А юрист из Екатеринбурга Иван Кадочников высказал довольно любопытное мнение, что "введение конфискации имущества очень хорошо скажется на раскрываемости дел, однако раскрываемость дел вряд ли отразится на вынесении судебных решений". Мотивируя свою теорию, Кадочников сказал: "На стадии дознания и предварительного следствия можно выявить множество фактов приобретения имущества, которое могло бы быть получено незаконно. Однако в ходе судебного процесса эти факты можно легко опровергнуть. Конечно, если, скажем, зарплата у чиновника 4 тыс. руб., его "Мерседес" явно приобретен на нефиксированные деньги. Тем не менее доказать обратное в суде возможно, предоставив расписки, кредиты, документы о задолженностях. Таким образом, конфискация имущества не обойдет только тех, у кого буду найдены документы, неопровержимо доказывающие вину. Однако сейчас наши чиновники, да и не только они, в этих делах более чем подкованы". Следовательно, главные гнезда коррупции в структурах власти этим средством не извести. Зато сама власть может использовать закон, чтобы получить полную сатисфакцию от предпринимателей, не желающих добровольно платить мзду нечистым на руку чиновникам.
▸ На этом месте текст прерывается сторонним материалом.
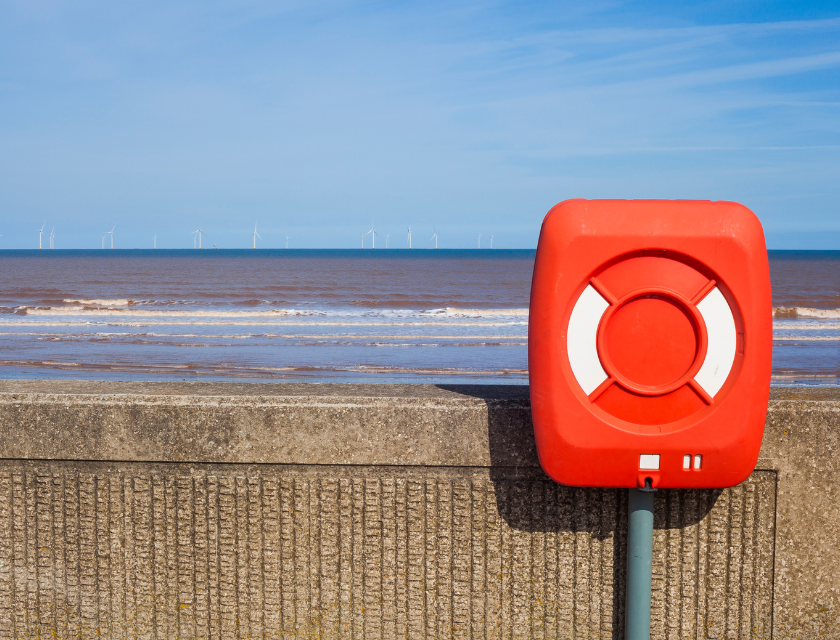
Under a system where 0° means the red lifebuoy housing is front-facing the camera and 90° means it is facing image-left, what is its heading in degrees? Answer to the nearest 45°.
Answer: approximately 0°
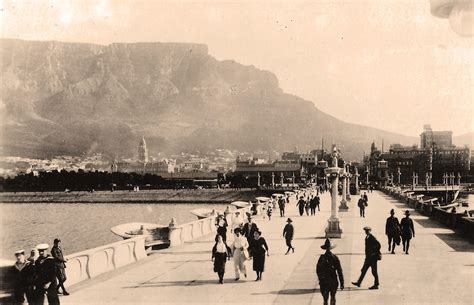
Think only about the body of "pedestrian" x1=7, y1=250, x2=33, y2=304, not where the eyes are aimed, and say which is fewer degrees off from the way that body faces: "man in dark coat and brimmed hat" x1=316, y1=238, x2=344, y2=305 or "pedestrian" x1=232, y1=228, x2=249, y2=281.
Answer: the man in dark coat and brimmed hat

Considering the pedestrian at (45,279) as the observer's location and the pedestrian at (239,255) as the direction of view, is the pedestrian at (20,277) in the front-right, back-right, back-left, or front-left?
back-left

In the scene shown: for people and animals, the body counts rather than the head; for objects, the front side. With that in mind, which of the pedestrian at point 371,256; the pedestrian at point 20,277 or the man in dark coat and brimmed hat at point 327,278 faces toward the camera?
the pedestrian at point 20,277

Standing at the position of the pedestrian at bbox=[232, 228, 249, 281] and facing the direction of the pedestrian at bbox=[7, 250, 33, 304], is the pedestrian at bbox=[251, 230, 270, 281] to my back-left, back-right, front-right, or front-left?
back-left

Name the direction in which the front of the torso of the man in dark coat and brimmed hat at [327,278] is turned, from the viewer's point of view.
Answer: away from the camera

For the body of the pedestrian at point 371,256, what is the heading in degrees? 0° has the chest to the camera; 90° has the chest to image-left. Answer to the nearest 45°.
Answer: approximately 90°

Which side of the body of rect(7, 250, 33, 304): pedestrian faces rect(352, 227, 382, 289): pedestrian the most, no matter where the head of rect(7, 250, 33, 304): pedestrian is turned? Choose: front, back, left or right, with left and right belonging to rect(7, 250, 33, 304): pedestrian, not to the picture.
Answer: left

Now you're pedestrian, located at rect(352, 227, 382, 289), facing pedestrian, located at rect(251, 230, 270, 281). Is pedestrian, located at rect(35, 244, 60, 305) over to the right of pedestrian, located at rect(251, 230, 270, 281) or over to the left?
left

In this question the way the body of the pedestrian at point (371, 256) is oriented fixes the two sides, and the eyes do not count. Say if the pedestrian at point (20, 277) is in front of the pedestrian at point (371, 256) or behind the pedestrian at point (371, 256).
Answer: in front
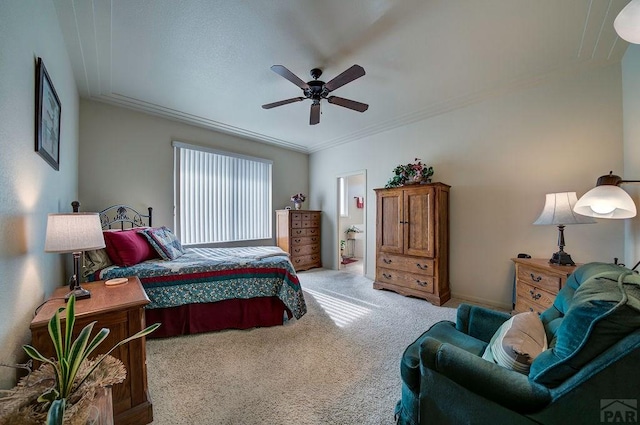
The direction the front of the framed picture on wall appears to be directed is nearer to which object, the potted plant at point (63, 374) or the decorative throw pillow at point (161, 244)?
the decorative throw pillow

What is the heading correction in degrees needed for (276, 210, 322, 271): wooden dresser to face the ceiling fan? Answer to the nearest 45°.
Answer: approximately 45° to its right

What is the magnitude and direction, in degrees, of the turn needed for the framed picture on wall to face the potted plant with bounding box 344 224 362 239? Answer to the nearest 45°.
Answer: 0° — it already faces it

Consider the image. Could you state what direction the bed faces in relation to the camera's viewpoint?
facing to the right of the viewer

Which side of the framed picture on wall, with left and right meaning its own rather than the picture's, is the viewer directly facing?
right

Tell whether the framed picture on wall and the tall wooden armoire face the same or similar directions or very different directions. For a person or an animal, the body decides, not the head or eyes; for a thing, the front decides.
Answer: very different directions

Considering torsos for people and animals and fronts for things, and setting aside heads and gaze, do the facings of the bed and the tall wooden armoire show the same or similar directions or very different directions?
very different directions

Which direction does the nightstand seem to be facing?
to the viewer's right

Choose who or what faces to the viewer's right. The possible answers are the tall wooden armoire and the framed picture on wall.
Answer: the framed picture on wall

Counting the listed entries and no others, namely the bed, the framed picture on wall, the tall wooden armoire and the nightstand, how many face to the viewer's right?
3
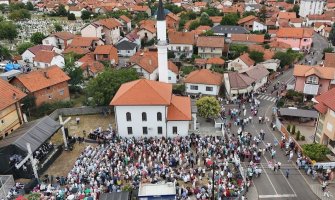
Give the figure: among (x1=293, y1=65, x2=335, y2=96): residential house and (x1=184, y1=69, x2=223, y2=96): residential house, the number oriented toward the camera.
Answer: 2

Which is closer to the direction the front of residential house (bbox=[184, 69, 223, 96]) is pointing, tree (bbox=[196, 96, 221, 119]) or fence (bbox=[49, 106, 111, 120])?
the tree

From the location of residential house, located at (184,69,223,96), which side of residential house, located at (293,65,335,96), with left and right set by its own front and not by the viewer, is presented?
right

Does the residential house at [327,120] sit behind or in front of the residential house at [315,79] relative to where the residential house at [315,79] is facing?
in front

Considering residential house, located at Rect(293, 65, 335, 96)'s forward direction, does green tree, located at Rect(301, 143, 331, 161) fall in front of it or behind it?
in front

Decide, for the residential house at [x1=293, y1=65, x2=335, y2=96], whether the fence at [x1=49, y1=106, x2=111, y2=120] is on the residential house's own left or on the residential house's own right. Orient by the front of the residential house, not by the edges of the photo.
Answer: on the residential house's own right

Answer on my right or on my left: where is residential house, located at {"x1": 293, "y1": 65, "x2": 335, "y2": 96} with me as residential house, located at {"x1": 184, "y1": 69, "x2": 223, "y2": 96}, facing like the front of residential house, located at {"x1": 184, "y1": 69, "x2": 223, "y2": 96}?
on my left

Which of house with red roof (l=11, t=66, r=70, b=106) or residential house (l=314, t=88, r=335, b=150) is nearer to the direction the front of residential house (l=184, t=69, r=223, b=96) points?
the residential house

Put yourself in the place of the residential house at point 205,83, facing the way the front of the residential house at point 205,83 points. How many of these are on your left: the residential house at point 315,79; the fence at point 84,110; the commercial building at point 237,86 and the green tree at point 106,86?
2

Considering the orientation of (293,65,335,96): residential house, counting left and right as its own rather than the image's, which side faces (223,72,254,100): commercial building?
right

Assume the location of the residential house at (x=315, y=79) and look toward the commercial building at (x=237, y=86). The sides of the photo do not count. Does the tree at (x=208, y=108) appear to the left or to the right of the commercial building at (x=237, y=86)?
left

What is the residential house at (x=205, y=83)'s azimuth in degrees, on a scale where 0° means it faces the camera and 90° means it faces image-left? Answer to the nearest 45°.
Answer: approximately 0°
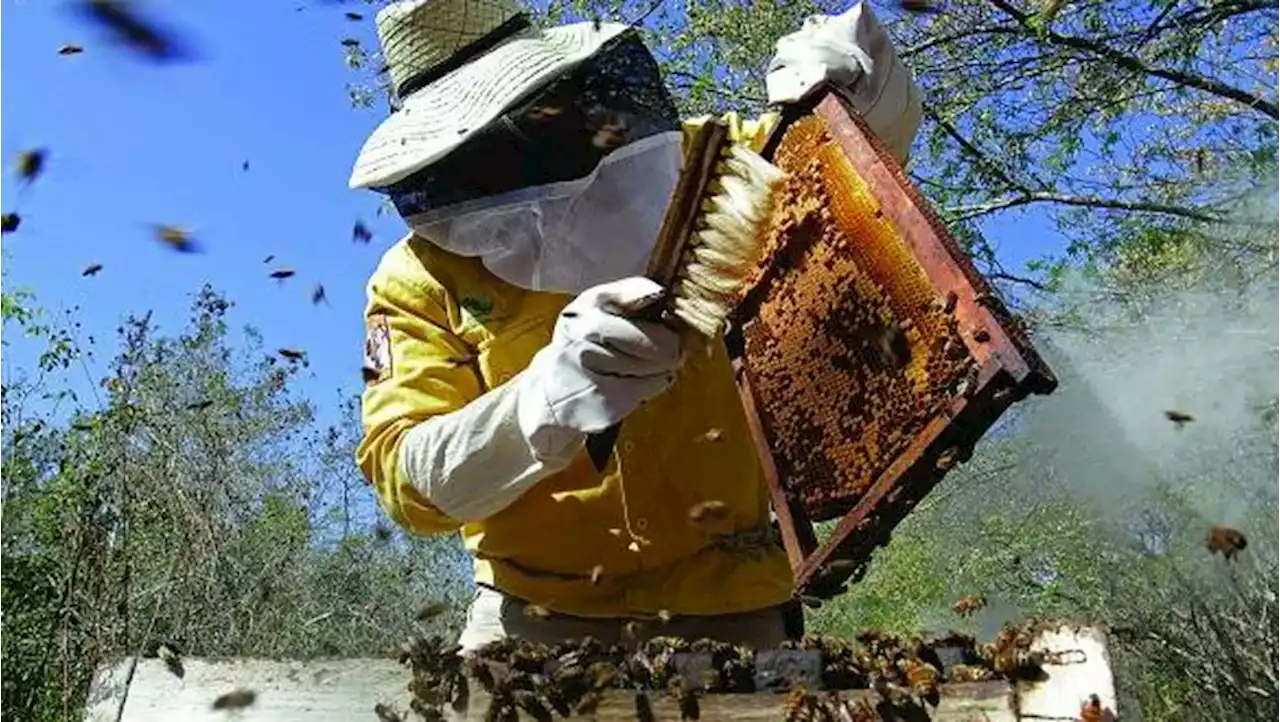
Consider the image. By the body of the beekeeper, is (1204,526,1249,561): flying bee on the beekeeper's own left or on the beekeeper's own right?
on the beekeeper's own left

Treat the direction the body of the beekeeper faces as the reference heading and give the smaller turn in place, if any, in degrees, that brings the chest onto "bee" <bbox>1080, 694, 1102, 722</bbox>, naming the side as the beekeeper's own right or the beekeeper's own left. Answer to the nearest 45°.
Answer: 0° — they already face it

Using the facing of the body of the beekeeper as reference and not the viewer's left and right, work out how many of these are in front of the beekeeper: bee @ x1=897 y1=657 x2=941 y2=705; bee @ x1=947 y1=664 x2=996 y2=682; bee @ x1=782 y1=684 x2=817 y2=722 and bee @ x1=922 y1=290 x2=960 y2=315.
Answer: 4

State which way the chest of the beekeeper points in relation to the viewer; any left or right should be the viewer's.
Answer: facing the viewer and to the right of the viewer

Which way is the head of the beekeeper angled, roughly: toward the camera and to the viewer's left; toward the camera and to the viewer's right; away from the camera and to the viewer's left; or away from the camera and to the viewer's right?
toward the camera and to the viewer's right

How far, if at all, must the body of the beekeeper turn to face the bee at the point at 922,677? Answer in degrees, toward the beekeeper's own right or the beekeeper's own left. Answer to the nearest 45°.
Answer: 0° — they already face it

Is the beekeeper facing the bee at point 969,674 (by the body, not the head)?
yes

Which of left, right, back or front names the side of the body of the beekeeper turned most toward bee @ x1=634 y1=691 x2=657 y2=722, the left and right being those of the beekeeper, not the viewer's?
front
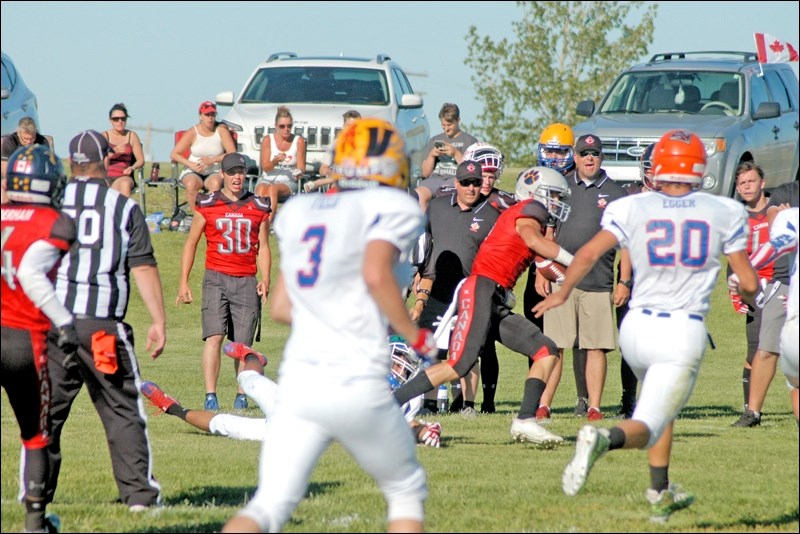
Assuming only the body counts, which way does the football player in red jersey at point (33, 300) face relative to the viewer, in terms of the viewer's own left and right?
facing away from the viewer and to the right of the viewer

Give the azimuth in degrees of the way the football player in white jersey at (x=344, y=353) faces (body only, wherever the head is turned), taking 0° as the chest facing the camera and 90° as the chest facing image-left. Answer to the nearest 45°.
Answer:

Поскольку весенняя сессия Госдумы закончится уже довольно скоро, в ближайшее время следует ожидать какого-то согласованного решения парламентариев, которые не могут не учесть как критику в свой адрес, так и пожелания руководителей таких солидных органов, как Конституционный суд и Счетная палата. Однако в первую очередь думцы должны учесть, что неоправданное расширение института конфискации имущества будет очевидным отходом от тех демократических преобразований в области уголовного законодательства, которые были проведены в последние годы. Кроме того, они не могут не учесть мнение своего коллеги, председателя комитета Госдумы по конституционному законодательству и государственному строительству Владимира Плигина, который считает, что возвращение конфискации имущества негативно скажется на экономике России. И, наконец, все депутаты должны забыть о заоблачной теории и спуститься на нашу грешную землю, чтобы понять, до какого предела конфискация является орудием борьбы с организованной преступностью и коррупцией, и когда она начинает превращаться в оружие, направленное против легального бизнеса и политической оппозиции.